Мужик в три огромных глотка опрокинул полный граненый стакан. Икнул, сорвал травинку, закусил ей спустя пару минут опал, как листья с березы после первого мороза.
— А подмога не пришла, подкрепление не прислали. Нас осталось только два. Нас с тобою наебали, — затянул я одну из любимых песен своих студенческих лет.

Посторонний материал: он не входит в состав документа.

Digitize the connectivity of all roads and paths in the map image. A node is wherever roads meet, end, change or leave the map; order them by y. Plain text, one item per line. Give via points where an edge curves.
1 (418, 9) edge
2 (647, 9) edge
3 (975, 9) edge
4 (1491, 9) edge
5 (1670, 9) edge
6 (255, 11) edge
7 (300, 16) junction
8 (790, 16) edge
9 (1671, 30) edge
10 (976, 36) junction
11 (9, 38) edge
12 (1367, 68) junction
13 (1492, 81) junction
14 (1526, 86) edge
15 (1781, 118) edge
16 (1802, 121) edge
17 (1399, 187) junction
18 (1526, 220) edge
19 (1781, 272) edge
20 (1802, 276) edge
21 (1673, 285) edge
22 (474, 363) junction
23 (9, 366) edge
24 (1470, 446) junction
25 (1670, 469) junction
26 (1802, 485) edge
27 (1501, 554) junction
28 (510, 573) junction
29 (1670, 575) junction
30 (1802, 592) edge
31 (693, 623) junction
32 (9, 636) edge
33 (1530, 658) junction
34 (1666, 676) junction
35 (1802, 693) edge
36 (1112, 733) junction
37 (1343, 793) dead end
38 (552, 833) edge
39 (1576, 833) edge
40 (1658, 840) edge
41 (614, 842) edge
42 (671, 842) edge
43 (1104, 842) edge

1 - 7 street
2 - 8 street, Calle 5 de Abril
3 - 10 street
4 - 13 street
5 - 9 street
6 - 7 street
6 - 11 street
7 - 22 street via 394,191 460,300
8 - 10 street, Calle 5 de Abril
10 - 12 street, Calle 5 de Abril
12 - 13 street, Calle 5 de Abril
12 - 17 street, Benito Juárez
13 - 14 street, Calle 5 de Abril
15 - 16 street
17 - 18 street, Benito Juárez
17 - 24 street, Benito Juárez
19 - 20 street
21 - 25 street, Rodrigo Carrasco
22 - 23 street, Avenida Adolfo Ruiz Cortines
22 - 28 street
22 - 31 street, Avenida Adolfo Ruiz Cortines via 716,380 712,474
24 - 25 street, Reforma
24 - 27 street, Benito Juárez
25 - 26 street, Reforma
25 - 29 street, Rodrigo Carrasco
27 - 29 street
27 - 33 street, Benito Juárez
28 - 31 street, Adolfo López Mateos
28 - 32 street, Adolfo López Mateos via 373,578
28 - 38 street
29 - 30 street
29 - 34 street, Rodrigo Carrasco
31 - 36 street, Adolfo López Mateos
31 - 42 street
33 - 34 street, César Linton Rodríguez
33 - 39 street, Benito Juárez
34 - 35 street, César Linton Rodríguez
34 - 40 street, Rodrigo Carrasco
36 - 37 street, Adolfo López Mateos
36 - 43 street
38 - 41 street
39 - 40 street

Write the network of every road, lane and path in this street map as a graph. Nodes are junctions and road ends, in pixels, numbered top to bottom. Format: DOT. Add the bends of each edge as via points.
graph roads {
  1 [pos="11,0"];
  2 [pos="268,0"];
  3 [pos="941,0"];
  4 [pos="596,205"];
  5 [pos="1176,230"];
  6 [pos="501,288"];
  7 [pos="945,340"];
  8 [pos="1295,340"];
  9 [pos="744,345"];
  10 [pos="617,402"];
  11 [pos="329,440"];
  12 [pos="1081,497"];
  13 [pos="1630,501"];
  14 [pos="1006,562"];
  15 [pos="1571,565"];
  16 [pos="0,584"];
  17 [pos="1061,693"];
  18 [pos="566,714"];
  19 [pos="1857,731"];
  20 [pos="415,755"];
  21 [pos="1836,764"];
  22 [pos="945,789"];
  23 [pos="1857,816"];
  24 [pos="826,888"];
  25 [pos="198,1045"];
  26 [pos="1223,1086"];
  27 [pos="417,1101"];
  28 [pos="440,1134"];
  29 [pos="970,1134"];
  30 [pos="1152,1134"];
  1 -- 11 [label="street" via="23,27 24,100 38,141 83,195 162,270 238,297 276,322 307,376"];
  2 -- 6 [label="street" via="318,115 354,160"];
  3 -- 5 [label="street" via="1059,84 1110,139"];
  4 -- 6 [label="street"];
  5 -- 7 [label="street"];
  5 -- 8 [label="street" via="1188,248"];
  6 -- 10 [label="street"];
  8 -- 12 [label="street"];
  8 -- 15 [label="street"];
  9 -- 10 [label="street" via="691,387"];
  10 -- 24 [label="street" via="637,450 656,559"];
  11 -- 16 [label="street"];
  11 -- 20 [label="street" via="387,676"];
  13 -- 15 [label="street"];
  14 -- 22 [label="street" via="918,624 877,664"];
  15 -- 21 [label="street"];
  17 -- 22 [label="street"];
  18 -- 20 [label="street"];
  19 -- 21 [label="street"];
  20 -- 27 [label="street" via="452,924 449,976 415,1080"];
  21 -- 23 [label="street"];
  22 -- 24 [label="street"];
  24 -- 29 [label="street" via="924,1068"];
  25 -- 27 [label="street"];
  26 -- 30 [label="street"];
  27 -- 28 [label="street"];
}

Чиж согласно вздохнул. По исконно русской традиции, сокрушаться и ныть на всякое, можно было ещё долго. Но мы были не из таких. У нас был боевой настрой, поллитра мутного шмурдяка и пара редисок на закусь.
Как ни странно, но дело в неумелых руках спорилось, а душа требовала песню. И когда я затянул “В каморке, что за актовым залом репетировал школьный ансамбль”, Чиж застыл. С молотком в руках и гвоздем соткой в губах.
А я весело и задорно, в такт пению, отрывал гнилое, отмерял целое и пилил новое.
— Это ты что ли сочинил? — изумился Чиж, когда я кончил эксперименты со своей луженой глоткой.
— Не, эт тезка твой. Серега Чиж, — подмигнул я малому. — Тоже, кстати, патлатый, как и ты.
— Круто, — выдал моментально загордившийся подросток. — Прям, как будто про нашу школу. А меня в этот ансамбль не взяли. Сказали, медведь на ухо наступил. И даже батя не помог, — сокрушался малой.
— Фигня, — махнул я рукой. — А не спеть ли нам песню. А? О любви!
И работа вновь закипела, но уже в другом темпе, задаваемом молотком юного падавана. Финальный “бамс” и мы с Чижом сорвали реально бурные аплодисменты. Оказывается, мы так увлеклись, что не заметили, как вокруг нас собрался местный девичий бомонд в количестве четырёх человек. Пришлось смущенно раскланиваться.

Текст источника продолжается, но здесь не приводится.